What are the two richest countries in Europe? According to the Legatum Institute, which publishes an annual prosperity league, Switzerland noses ahead of Norway. Money isn't everything, of course. The United Nations runs a quality of life index, which also takes account of literacy, longevity, infant mortality and the like. It reaches the same conclusion: Switzerland and Norway are the best places on Earth to be born.

There has been a great deal of focus on these two chilly, mountainous lands recently. Because they are flourishing outside the European Union, Euroskeptics point to them as examples of how it pays to be a sovereign nation. Supporters of the EU, by contrast, are keen to rubbish their arrangements with Brussels, portraying them as oxpecker birds clinging to the mighty EU hippopotamus, voiceless passengers downloading Brussels laws over whose framing they have no say.

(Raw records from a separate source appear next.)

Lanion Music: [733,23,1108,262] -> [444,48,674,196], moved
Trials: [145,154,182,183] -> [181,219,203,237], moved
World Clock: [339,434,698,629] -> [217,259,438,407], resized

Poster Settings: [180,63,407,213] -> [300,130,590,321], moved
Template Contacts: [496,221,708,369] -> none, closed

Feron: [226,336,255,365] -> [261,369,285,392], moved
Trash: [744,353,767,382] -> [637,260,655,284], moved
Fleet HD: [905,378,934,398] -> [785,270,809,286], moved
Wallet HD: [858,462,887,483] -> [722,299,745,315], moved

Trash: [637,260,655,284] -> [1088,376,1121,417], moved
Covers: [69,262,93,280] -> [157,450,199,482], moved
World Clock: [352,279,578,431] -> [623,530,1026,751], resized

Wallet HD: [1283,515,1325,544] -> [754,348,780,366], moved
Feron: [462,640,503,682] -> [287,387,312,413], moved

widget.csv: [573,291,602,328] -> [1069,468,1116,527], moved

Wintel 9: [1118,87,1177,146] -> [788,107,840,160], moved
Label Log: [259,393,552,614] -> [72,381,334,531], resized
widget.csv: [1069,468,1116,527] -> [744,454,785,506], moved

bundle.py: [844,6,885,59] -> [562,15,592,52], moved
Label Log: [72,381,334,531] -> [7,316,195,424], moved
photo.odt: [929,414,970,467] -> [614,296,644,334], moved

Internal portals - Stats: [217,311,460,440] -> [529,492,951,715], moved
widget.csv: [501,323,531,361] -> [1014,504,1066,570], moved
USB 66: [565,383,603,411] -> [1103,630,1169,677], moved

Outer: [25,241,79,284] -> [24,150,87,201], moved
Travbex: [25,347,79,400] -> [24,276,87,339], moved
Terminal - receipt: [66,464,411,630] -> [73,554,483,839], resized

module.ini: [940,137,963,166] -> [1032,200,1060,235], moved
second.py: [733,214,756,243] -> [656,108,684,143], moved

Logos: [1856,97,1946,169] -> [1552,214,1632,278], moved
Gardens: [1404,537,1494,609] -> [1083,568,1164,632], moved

Last week, the British prime minister, David Cameron, effectively launched his campaign to stay in the EU by dismissing what he called a "Norway-style relationship." Yet the Norwegians themselves plainly prefer their deal to full membership. Opinion polls there show settled majorities of three to one against joining the EU. It's a similar story in Switzerland, which, like Norway, voted against closer ties with the EU in a referendum the early 1990s. As members of the European Free Trade Association, both countries get to participate fully in the EU market without having to join the political structures. True, they have no direct say over the shaping of the EU's laws; but then, those laws generally don't affect them.

Perhaps the oxpecker birds are getting the better end of the deal. Perhaps, in the modern economy, it's better to be small and agile. After all, the countries with the highest GDP per capita tend to be very small: Switzerland, the United Arab Emirates, Brunei, Monaco, the Channel Islands. It won't do to dismiss them as tax havens, either. How did they become tax havens? By having low taxes. Why are their taxes low? Precisely because they are small, and so avoid the duplication, the bureaucracy and the producer-capture that large states are prone to.